TechnipFMC’s Financial Performance
As of Friday, TechnipFMC shares opened at $44.56. The company’s financial ratios indicate a current ratio of 1.13, a quick ratio of 0.90, and a debt-to-equity ratio of 0.14. Over the past year, the stock has fluctuated between a low of $22.11 and a high of $47.33. The firm has a market capitalization of $18.03 billion, a PE ratio of 19.89, and a beta of 0.66.
In its latest earnings report, released on October 23, TechnipFMC reported earnings per share of $0.75, exceeding analysts’ expectations of $0.65. The company’s revenue for the quarter reached $2.65 billion, which also surpassed the projected $2.60 billion. This represents a 12.7% increase in revenue compared to the same quarter in the previous year.

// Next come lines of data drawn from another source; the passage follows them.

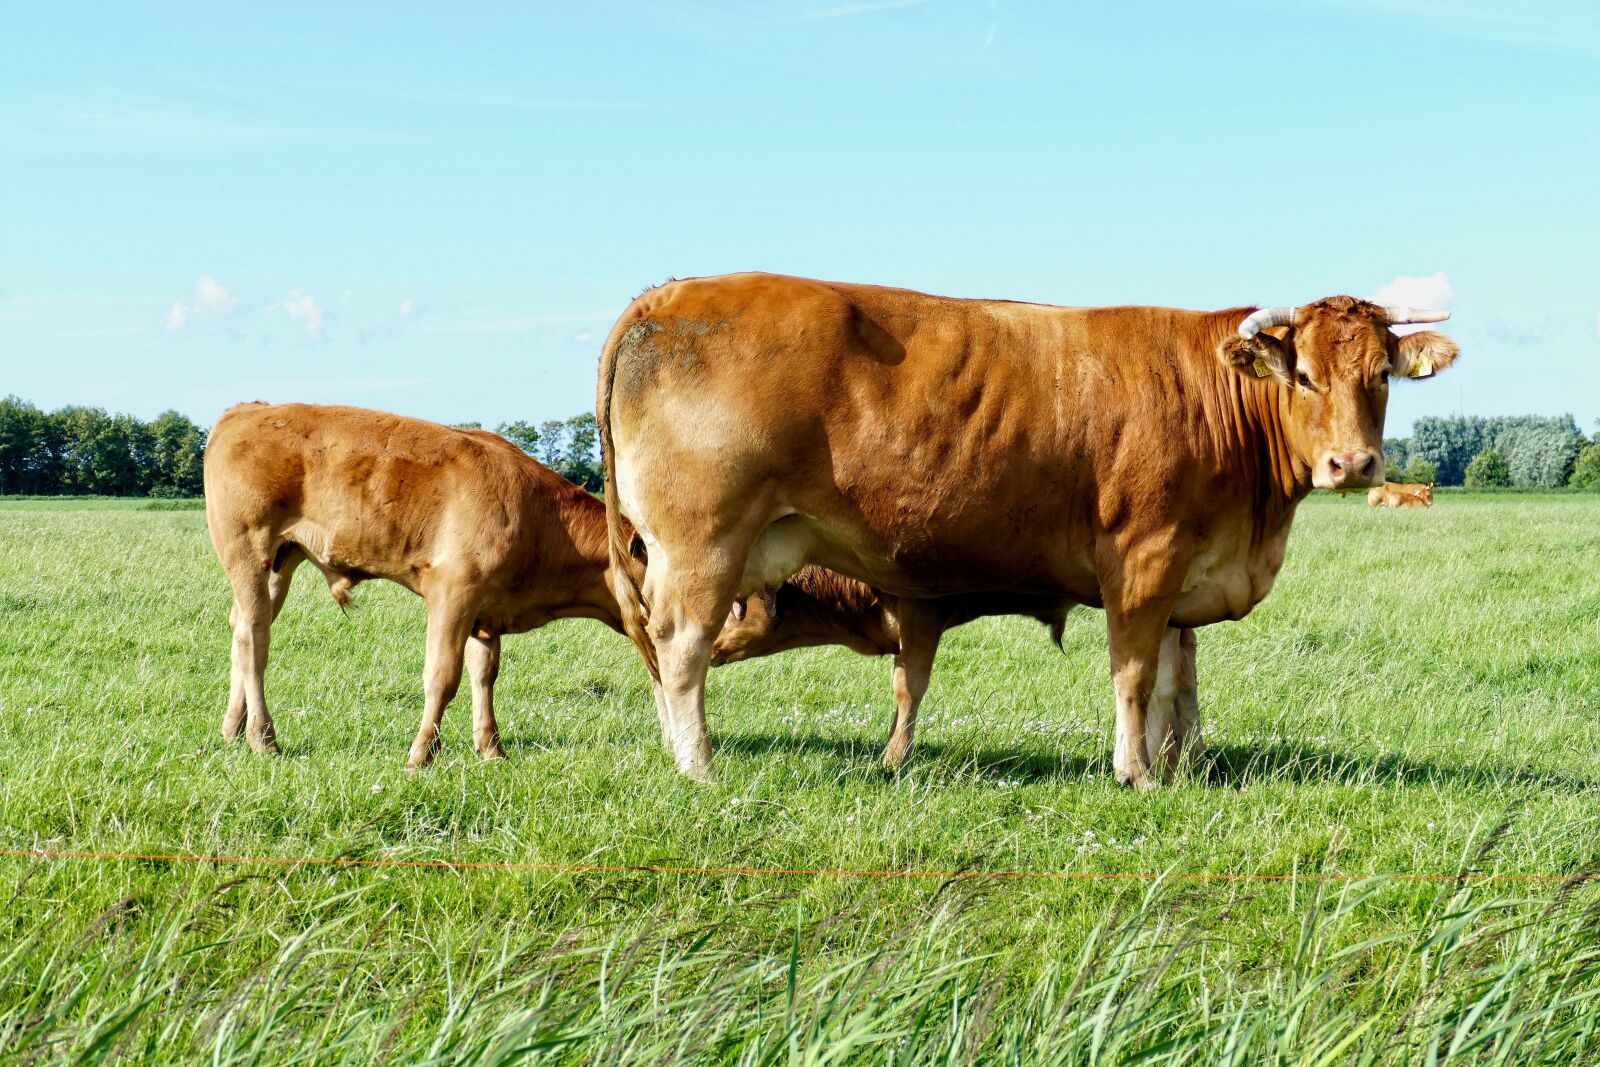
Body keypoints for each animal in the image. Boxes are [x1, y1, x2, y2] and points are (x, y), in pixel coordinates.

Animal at [203, 402, 628, 768]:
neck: (541, 519)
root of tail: (252, 409)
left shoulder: (486, 613)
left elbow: (484, 674)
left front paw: (491, 748)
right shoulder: (453, 592)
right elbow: (442, 676)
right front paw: (422, 755)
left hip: (280, 562)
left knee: (241, 629)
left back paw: (234, 728)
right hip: (247, 551)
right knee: (253, 639)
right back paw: (263, 737)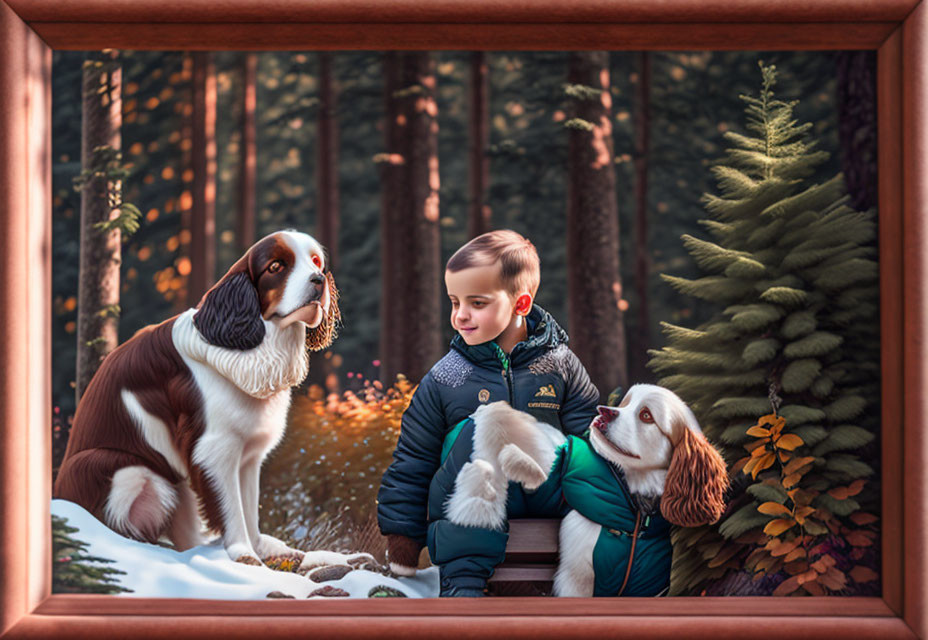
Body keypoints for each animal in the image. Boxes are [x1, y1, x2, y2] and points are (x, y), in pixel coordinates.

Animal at [55, 230, 358, 568]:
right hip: (125, 470)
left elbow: (249, 508)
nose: (319, 279)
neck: (252, 347)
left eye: (316, 261)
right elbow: (231, 510)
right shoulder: (214, 451)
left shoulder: (249, 456)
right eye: (276, 267)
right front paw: (244, 555)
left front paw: (265, 549)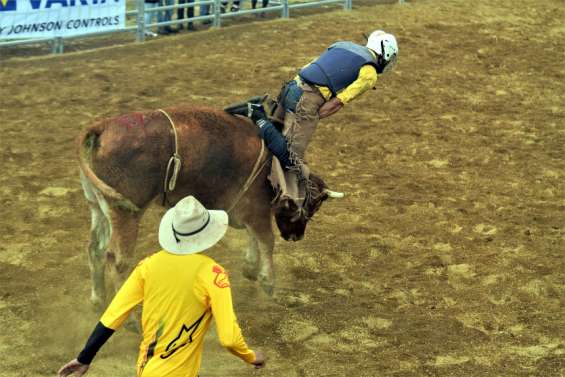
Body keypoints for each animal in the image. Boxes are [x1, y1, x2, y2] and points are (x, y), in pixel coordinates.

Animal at [77, 105, 328, 302]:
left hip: (98, 206)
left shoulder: (248, 212)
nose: (296, 237)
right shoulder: (256, 209)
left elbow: (253, 237)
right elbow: (266, 240)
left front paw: (250, 267)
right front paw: (268, 281)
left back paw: (98, 300)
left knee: (95, 249)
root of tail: (102, 127)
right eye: (311, 207)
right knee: (117, 261)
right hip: (126, 214)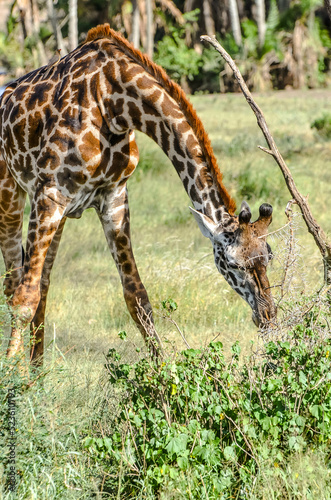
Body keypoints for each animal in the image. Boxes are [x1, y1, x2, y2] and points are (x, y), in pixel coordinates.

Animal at [0, 23, 274, 366]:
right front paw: (14, 380)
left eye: (269, 256)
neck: (115, 101)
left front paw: (164, 374)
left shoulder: (113, 197)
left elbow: (137, 297)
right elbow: (23, 298)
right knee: (14, 282)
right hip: (11, 190)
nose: (267, 315)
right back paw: (19, 370)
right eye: (234, 263)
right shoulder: (50, 193)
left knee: (43, 282)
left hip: (57, 213)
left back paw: (37, 370)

In a bid to enhance shareholder value, TechnipFMC’s Board of Directors approved a stock repurchase plan on October 22, allowing the company to buy back up to $2.00 billion in shares, equivalent to 13.3% of its stock. Such buyback initiatives typically reflect management’s belief that the company’s shares are undervalued.

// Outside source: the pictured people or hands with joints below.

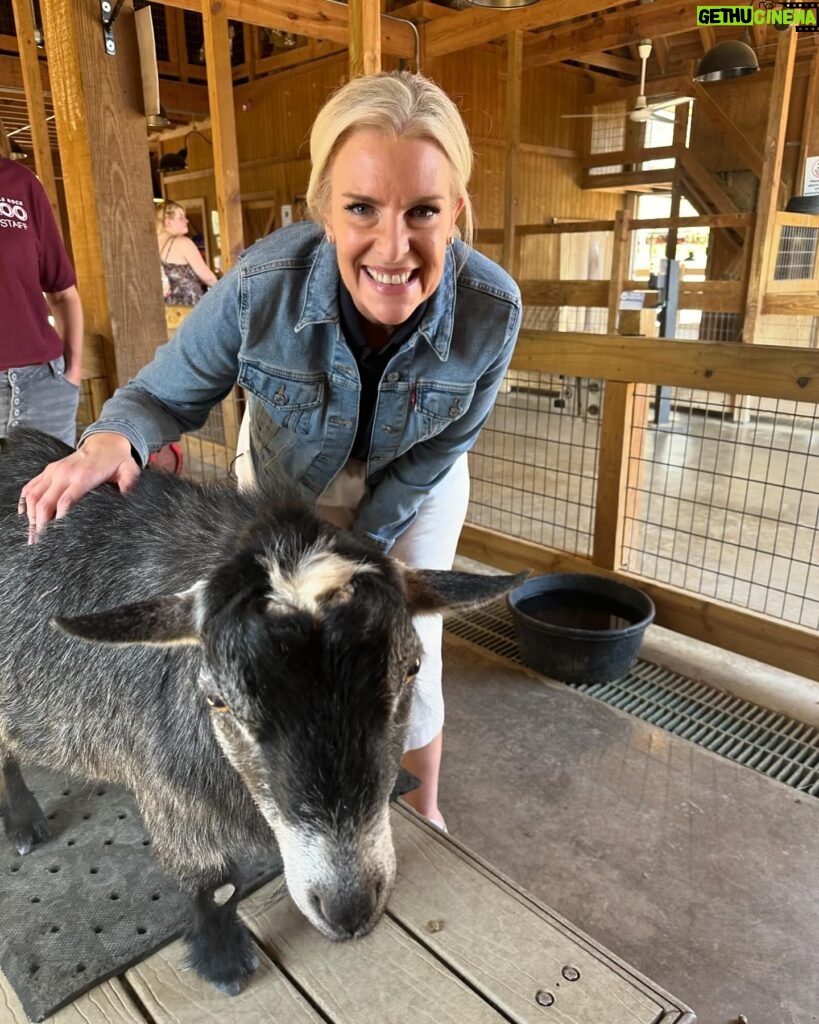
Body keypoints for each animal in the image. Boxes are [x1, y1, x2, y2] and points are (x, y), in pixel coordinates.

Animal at [0, 428, 524, 995]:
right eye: (218, 700)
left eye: (411, 669)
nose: (347, 907)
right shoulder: (166, 788)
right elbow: (212, 881)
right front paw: (223, 958)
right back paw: (24, 823)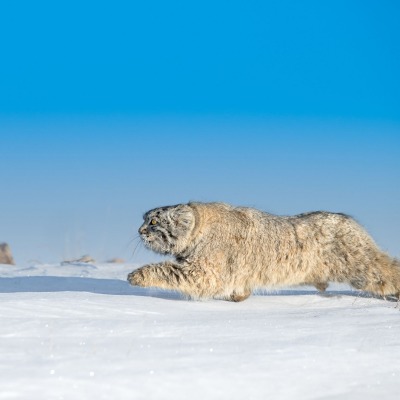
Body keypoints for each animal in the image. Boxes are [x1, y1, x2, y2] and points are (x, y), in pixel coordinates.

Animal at [126, 203, 400, 300]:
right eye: (144, 219)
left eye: (153, 221)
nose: (139, 230)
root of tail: (351, 221)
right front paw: (238, 296)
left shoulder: (204, 272)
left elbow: (166, 271)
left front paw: (137, 275)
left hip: (363, 267)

TechnipFMC also announced a quarterly dividend of $0.05 per share, which was paid on December 3. Shareholders of record as of November 18 received this dividend, resulting in an annualized dividend yield of 0.4%.
About TechnipFMC
TechnipFMC is a global leader in integrated oilfield services and technology, providing innovative solutions across the energy sector. The company specializes in the design, manufacture, and delivery of systems and services throughout the lifecycle of oil and gas projects. Its extensive capabilities include subsea production systems, surface wellhead and intervention equipment, and comprehensive engineering and construction services for both onshore and offshore operations.
The firm’s diverse product and service portfolio encompasses a wide array of subsea hardware, including trees, manifolds, umbilicals, and flowlines, along with surface equipment tailored for drilling, completions, and well interventions. TechnipFMC’s integrated approach combines engineering and project management with fabrication, installation, and maintenance services, empowering operators to effectively develop and produce hydrocarbon resources.